Researchers at MIT Startup ‘DataCebo,’ Introduce Synthetic Data Metrics: An Open-Source Python Library That Evaluates Synthetic Data By Comparing It To The Real Data That You’re Trying To Mimic

Synthetic Data (SD) Metrics is a new tool developed by DataCebo, a startup born out of MIT’s Computer Science & Artificial Intelligence Laboratory (CSAIL) in 2020. This open-source Python module was created with the goal of assisting businesses in assessing model-neutral tabular data by comparing artificially generated data sets to actual data sets. The application includes a wide range of indicators for efficiency, statistics, and data privacy. Additionally, it has reports that one may use to compile data and communicate with their team. As the SDMetrics library is model-agnostic, it may be used with any synthetic data, regardless of how it was produced.

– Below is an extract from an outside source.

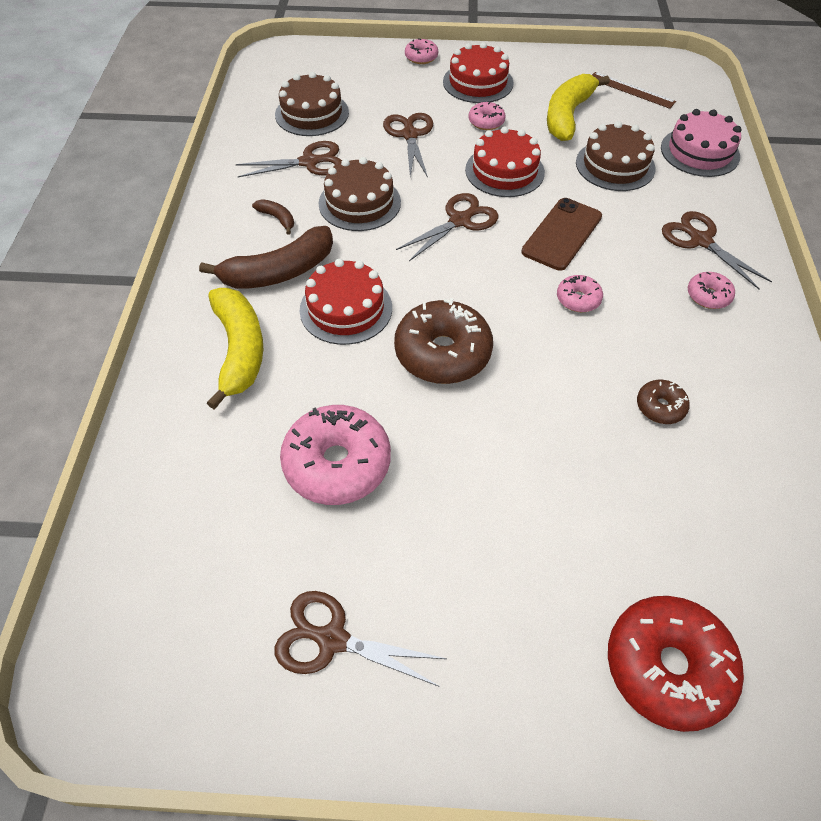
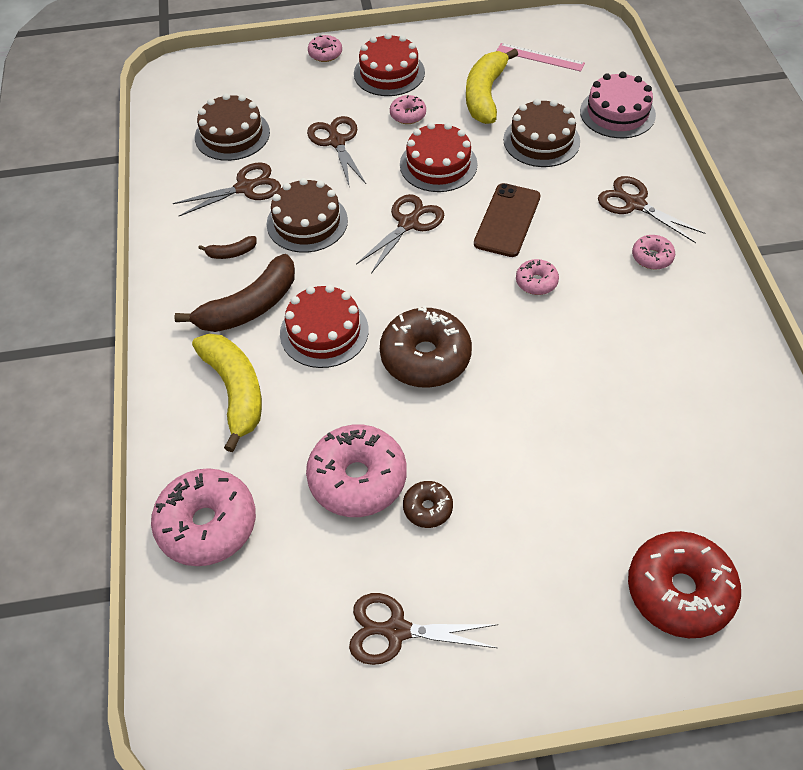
camera: 10 degrees left, 0 degrees up
(168, 479) = (207, 524): none -> pink donut
(277, 218) = (231, 253): brown banana -> brown banana turned 135 degrees clockwise
(631, 90) = (540, 57): brown ruler -> pink ruler
(660, 407) = (630, 370): brown donut -> brown donut (427, 508)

It becomes vital to develop metrics that measure how the synthetic data compares to the actual data when dealing with tabular synthetic data. Each metric assesses a distinct aspect of the data, such as coverage or correlation, and enables the user to determine which individual components have been preserved or overlooked throughout the synthetic data process. If an enterprise’s synthetic data covers the same potential values as actual data, it may be measured using CategoryCoverage and RangeCoverage. The researchers described the use cases and stated that one might use the CorrelationSimilarity metric in the SDMetrics tool to compare correlations. Over 30 metrics are now available, and more are being developed.

The SDMetrics library is a part of the Synthetic Data Vault (SDV) Project, launched at MIT’s Data to AI Lab in 2016. DataCebo was created after four years of extensive research in 2020 with the primary goal of developing the project. The Vault, an ecosystem of libraries for synthetic data generation, was founded to assist businesses in creating data models for developing new software and applications within the business. Although much work is being done in synthetic data, particularly in autonomous driving cars or photos, nothing is being done to assist businesses to benefit from it, according to DataCebo. The purpose of establishing SDV is to ensure that businesses can obtain the packages for creating synthetic data when data is not easily accessible, or there is a threat of endangering data privacy.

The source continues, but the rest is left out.